What the numbers look like
Across the three clients running this pattern in production: rule-based baselines were auto-matching 65–72% of incoming payments. With the structured-extraction-plus-scoring pattern, auto-match rates are 89–94% at a 0.90 threshold, with a sub-0.5% incorrect-match rate (caught on the next bank statement reconciliation, never escalated to a customer dispute). Time from “payment received” to “invoice closed in NetSuite” dropped from a median of 3 days to under an hour.
The LLM cost runs at about $0.002 per bank transaction at current model pricing — a rounding error against the labor cost the pattern displaces. The bigger cost is the engineering time to build the scoring layer correctly the first time, which is why we recommend the threshold approach: ship the queue-for-confirmation flow first, watch a month of real data, then enable auto-apply.
FAQ
Why not use NetSuite’s built-in AI features?

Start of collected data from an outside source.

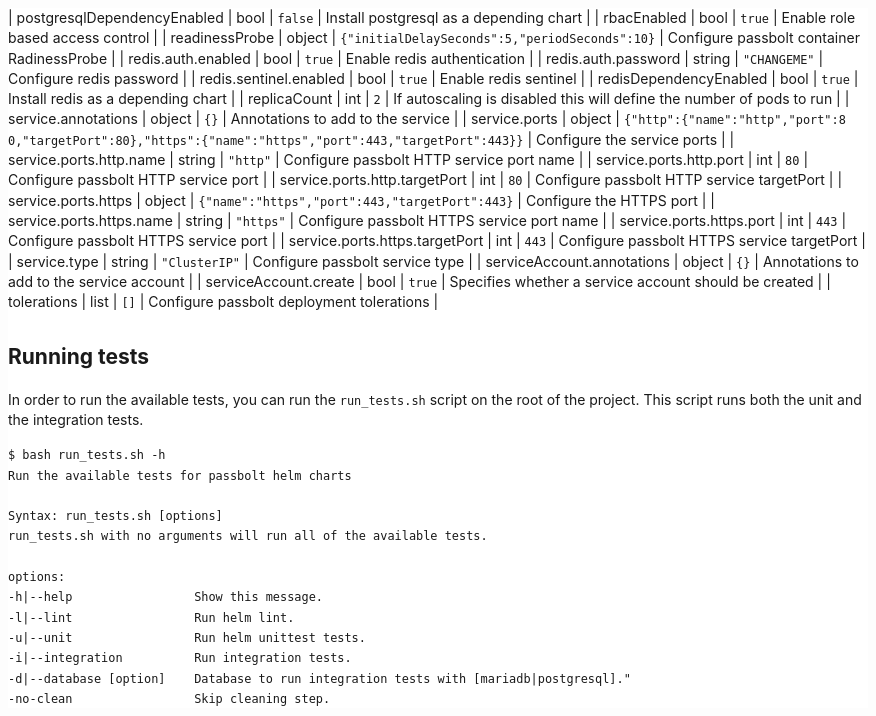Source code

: | postgresqlDependencyEnabled | bool | `false` | Install postgresql as a depending chart |
| rbacEnabled | bool | `true` | Enable role based access control |
| readinessProbe | object | `{"initialDelaySeconds":5,"periodSeconds":10}` | Configure passbolt container RadinessProbe |
| redis.auth.enabled | bool | `true` | Enable redis authentication |
| redis.auth.password | string | `"CHANGEME"` | Configure redis password |
| redis.sentinel.enabled | bool | `true` | Enable redis sentinel |
| redisDependencyEnabled | bool | `true` | Install redis as a depending chart |
| replicaCount | int | `2` | If autoscaling is disabled this will define the number of pods to run |
| service.annotations | object | `{}` | Annotations to add to the service |
| service.ports | object | `{"http":{"name":"http","port":80,"targetPort":80},"https":{"name":"https","port":443,"targetPort":443}}` | Configure the service ports |
| service.ports.http.name | string | `"http"` | Configure passbolt HTTP service port name |
| service.ports.http.port | int | `80` | Configure passbolt HTTP service port |
| service.ports.http.targetPort | int | `80` | Configure passbolt HTTP service targetPort |
| service.ports.https | object | `{"name":"https","port":443,"targetPort":443}` | Configure the HTTPS port |
| service.ports.https.name | string | `"https"` | Configure passbolt HTTPS service port name |
| service.ports.https.port | int | `443` | Configure passbolt HTTPS service port |
| service.ports.https.targetPort | int | `443` | Configure passbolt HTTPS service targetPort |
| service.type | string | `"ClusterIP"` | Configure passbolt service type |
| serviceAccount.annotations | object | `{}` | Annotations to add to the service account |
| serviceAccount.create | bool | `true` | Specifies whether a service account should be created |
| tolerations | list | `[]` | Configure passbolt deployment tolerations |

## Running tests

In order to run the available tests, you can run the `run_tests.sh` script on the root of the project. This script runs both the unit and the integration tests.

```
$ bash run_tests.sh -h
Run the available tests for passbolt helm charts

Syntax: run_tests.sh [options]
run_tests.sh with no arguments will run all of the available tests.

options:
-h|--help                 Show this message.
-l|--lint                 Run helm lint.
-u|--unit                 Run helm unittest tests.
-i|--integration          Run integration tests.
-d|--database [option]    Database to run integration tests with [mariadb|postgresql]."
-no-clean                 Skip cleaning step.

```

NetSuite’s native AI features around AR are improving but still focused on prediction (likely payment date, churn risk) rather than the structured-extraction problem at the heart of reconciliation. If you have a clean memo format from a single payment processor, native features may cover you. For the messy real-world case of memos written by humans in 12 different formats, an external LLM is currently a better fit.
What about data residency and PII?
Bank transaction memos rarely contain PII beyond a company name and invoice number, but you should still route them through an LLM endpoint that meets your compliance posture — for most of our clients that means an enterprise-tier API with a no-training, no-retention contract, hosted in the same region as their NetSuite account. Do not pipe raw banking data to a consumer LLM endpoint.
Can this handle multi-currency?
Yes, but the scorer needs an explicit FX-tolerance band. We allow a 0.5% variance between the bank line amount (converted to invoice currency at the bank’s posted FX rate) and the invoice total. Anything wider drops the match score below the auto-apply threshold and surfaces for manual review, which is the right behaviour — FX variance is the leading indicator that something else is wrong with the payment.